■ To do
Your task is to repeat the listing exactly.

####

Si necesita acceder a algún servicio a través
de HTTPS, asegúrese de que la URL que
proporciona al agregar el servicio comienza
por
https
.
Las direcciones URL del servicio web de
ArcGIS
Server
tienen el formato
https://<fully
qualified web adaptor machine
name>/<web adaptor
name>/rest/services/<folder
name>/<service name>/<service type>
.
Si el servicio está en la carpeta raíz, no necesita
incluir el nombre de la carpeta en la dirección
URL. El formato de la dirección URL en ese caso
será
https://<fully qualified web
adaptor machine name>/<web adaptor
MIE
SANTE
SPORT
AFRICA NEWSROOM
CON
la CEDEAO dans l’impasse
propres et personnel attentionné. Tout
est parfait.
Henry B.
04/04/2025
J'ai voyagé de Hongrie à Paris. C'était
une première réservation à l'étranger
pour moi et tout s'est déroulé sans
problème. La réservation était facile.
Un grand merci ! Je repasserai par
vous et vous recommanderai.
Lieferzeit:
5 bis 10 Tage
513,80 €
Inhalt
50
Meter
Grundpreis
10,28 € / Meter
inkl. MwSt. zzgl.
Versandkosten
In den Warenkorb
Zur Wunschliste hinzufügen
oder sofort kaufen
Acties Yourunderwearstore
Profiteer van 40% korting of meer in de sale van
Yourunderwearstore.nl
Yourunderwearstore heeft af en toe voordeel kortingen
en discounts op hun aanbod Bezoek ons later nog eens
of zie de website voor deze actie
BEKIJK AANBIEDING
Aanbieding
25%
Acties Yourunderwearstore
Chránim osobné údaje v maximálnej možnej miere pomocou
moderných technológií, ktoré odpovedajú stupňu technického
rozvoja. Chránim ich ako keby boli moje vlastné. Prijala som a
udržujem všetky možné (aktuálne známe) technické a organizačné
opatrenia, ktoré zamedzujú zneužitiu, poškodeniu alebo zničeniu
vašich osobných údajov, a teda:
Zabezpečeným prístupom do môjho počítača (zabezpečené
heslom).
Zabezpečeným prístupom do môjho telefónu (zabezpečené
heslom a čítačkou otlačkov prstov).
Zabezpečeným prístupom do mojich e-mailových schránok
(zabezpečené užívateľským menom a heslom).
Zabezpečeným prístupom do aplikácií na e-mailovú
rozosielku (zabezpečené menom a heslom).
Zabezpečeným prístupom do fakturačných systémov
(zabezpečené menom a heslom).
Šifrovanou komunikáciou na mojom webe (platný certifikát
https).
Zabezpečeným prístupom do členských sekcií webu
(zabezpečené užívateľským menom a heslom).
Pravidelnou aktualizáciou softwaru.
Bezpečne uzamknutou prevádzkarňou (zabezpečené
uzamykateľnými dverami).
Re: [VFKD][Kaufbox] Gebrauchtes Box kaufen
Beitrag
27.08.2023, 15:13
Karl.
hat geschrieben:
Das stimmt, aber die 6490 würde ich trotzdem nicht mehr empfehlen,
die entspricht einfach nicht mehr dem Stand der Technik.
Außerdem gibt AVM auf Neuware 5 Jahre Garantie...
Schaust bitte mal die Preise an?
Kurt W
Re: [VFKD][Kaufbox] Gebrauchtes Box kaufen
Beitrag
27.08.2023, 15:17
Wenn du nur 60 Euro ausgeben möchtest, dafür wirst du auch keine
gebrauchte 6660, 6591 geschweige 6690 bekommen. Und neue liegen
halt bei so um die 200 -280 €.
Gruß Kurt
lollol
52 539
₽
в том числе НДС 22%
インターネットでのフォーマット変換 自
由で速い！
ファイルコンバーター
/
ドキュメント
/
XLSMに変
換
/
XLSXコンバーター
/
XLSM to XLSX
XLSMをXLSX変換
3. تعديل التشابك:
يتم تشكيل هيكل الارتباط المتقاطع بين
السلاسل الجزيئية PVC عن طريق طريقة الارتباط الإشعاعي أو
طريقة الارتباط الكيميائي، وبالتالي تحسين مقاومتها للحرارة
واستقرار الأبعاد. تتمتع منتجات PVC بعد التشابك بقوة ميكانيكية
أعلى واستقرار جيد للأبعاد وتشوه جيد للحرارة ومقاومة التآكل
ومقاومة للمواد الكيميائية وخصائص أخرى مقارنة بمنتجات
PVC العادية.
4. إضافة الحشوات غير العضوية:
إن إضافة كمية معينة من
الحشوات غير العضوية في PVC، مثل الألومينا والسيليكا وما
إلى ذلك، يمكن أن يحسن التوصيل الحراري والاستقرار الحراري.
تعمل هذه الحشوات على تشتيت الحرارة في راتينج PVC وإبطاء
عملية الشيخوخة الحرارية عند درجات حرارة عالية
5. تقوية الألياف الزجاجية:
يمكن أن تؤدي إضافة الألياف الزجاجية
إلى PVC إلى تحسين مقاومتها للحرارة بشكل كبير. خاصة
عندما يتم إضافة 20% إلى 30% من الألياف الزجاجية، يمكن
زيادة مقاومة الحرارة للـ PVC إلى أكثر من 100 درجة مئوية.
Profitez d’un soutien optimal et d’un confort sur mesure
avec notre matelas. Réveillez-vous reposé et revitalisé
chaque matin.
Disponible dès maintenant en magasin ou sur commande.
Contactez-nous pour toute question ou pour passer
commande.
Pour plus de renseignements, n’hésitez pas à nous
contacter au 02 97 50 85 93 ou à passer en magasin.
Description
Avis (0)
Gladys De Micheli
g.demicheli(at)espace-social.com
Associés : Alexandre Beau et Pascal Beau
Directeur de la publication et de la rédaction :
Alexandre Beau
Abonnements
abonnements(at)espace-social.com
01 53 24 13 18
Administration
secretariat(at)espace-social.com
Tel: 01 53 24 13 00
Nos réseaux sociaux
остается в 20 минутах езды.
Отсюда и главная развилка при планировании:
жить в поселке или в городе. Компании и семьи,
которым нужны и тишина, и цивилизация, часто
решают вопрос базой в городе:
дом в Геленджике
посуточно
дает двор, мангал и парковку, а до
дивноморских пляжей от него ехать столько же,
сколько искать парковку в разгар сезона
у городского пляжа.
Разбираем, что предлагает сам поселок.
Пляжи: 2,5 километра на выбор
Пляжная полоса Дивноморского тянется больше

####

■ Response below
Si necesita acceder a algún servicio a través
de HTTPS, asegúrese de que la URL que
proporciona al agregar el servicio comienza
por
https
.
Las direcciones URL del servicio web de
ArcGIS
Server
tienen el formato
https://<fully
qualified web adaptor machine
name>/<web adaptor
name>/rest/services/<folder
name>/<service name>/<service type>
.
Si el servicio está en la carpeta raíz, no necesita
incluir el nombre de la carpeta en la dirección
URL. El formato de la dirección URL en ese caso
será
https://<fully qualified web
adaptor machine name>/<web adaptor
MIE
SANTE
SPORT
AFRICA NEWSROOM
CON
la CEDEAO dans l’impasse
propres et personnel attentionné. Tout
est parfait.
Henry B.
04/04/2025
J'ai voyagé de Hongrie à Paris. C'était
une première réservation à l'étranger
pour moi et tout s'est déroulé sans
problème. La réservation était facile.
Un grand merci ! Je repasserai par
vous et vous recommanderai.
Lieferzeit:
5 bis 10 Tage
513,80 €
Inhalt
50
Meter
Grundpreis
10,28 € / Meter
inkl. MwSt. zzgl.
Versandkosten
In den Warenkorb
Zur Wunschliste hinzufügen
oder sofort kaufen
Acties Yourunderwearstore
Profiteer van 40% korting of meer in de sale van
Yourunderwearstore.nl
Yourunderwearstore heeft af en toe voordeel kortingen
en discounts op hun aanbod Bezoek ons later nog eens
of zie de website voor deze actie
BEKIJK AANBIEDING
Aanbieding
25%
Acties Yourunderwearstore
Chránim osobné údaje v maximálnej možnej miere pomocou
moderných technológií, ktoré odpovedajú stupňu technického
rozvoja. Chránim ich ako keby boli moje vlastné. Prijala som a
udržujem všetky možné (aktuálne známe) technické a organizačné
opatrenia, ktoré zamedzujú zneužitiu, poškodeniu alebo zničeniu
vašich osobných údajov, a teda:
Zabezpečeným prístupom do môjho počítača (zabezpečené
heslom).
Zabezpečeným prístupom do môjho telefónu (zabezpečené
heslom a čítačkou otlačkov prstov).
Zabezpečeným prístupom do mojich e-mailových schránok
(zabezpečené užívateľským menom a heslom).
Zabezpečeným prístupom do aplikácií na e-mailovú
rozosielku (zabezpečené menom a heslom).
Zabezpečeným prístupom do fakturačných systémov
(zabezpečené menom a heslom).
Šifrovanou komunikáciou na mojom webe (platný certifikát
https).
Zabezpečeným prístupom do členských sekcií webu
(zabezpečené užívateľským menom a heslom).
Pravidelnou aktualizáciou softwaru.
Bezpečne uzamknutou prevádzkarňou (zabezpečené
uzamykateľnými dverami).
Re: [VFKD][Kaufbox] Gebrauchtes Box kaufen
Beitrag
27.08.2023, 15:13
Karl.
hat geschrieben:
Das stimmt, aber die 6490 würde ich trotzdem nicht mehr empfehlen,
die entspricht einfach nicht mehr dem Stand der Technik.
Außerdem gibt AVM auf Neuware 5 Jahre Garantie...
Schaust bitte mal die Preise an?
Kurt W
Re: [VFKD][Kaufbox] Gebrauchtes Box kaufen
Beitrag
27.08.2023, 15:17
Wenn du nur 60 Euro ausgeben möchtest, dafür wirst du auch keine
gebrauchte 6660, 6591 geschweige 6690 bekommen. Und neue liegen
halt bei so um die 200 -280 €.
Gruß Kurt
lollol
52 539
₽
в том числе НДС 22%
インターネットでのフォーマット変換 自
由で速い！
ファイルコンバーター
/
ドキュメント
/
XLSMに変
換
/
XLSXコンバーター
/
XLSM to XLSX
XLSMをXLSX変換
3. تعديل التشابك:
يتم تشكيل هيكل الارتباط المتقاطع بين
السلاسل الجزيئية PVC عن طريق طريقة الارتباط الإشعاعي أو
طريقة الارتباط الكيميائي، وبالتالي تحسين مقاومتها للحرارة
واستقرار الأبعاد. تتمتع منتجات PVC بعد التشابك بقوة ميكانيكية
أعلى واستقرار جيد للأبعاد وتشوه جيد للحرارة ومقاومة التآكل
ومقاومة للمواد الكيميائية وخصائص أخرى مقارنة بمنتجات
PVC العادية.
4. إضافة الحشوات غير العضوية:
إن إضافة كمية معينة من
الحشوات غير العضوية في PVC، مثل الألومينا والسيليكا وما
إلى ذلك، يمكن أن يحسن التوصيل الحراري والاستقرار الحراري.
تعمل هذه الحشوات على تشتيت الحرارة في راتينج PVC وإبطاء
عملية الشيخوخة الحرارية عند درجات حرارة عالية
5. تقوية الألياف الزجاجية:
يمكن أن تؤدي إضافة الألياف الزجاجية
إلى PVC إلى تحسين مقاومتها للحرارة بشكل كبير. خاصة
عندما يتم إضافة 20% إلى 30% من الألياف الزجاجية، يمكن
زيادة مقاومة الحرارة للـ PVC إلى أكثر من 100 درجة مئوية.
Profitez d’un soutien optimal et d’un confort sur mesure
avec notre matelas. Réveillez-vous reposé et revitalisé
chaque matin.
Disponible dès maintenant en magasin ou sur commande.
Contactez-nous pour toute question ou pour passer
commande.
Pour plus de renseignements, n’hésitez pas à nous
contacter au 02 97 50 85 93 ou à passer en magasin.
Description
Avis (0)
Gladys De Micheli
g.demicheli(at)espace-social.com
Associés : Alexandre Beau et Pascal Beau
Directeur de la publication et de la rédaction :
Alexandre Beau
Abonnements
abonnements(at)espace-social.com
01 53 24 13 18
Administration
secretariat(at)espace-social.com
Tel: 01 53 24 13 00
Nos réseaux sociaux
остается в 20 минутах езды.
Отсюда и главная развилка при планировании:
жить в поселке или в городе. Компании и семьи,
которым нужны и тишина, и цивилизация, часто
решают вопрос базой в городе:
дом в Геленджике
посуточно
дает двор, мангал и парковку, а до
дивноморских пляжей от него ехать столько же,
сколько искать парковку в разгар сезона
у городского пляжа.
Разбираем, что предлагает сам поселок.
Пляжи: 2,5 километра на выбор
Пляжная полоса Дивноморского тянется больше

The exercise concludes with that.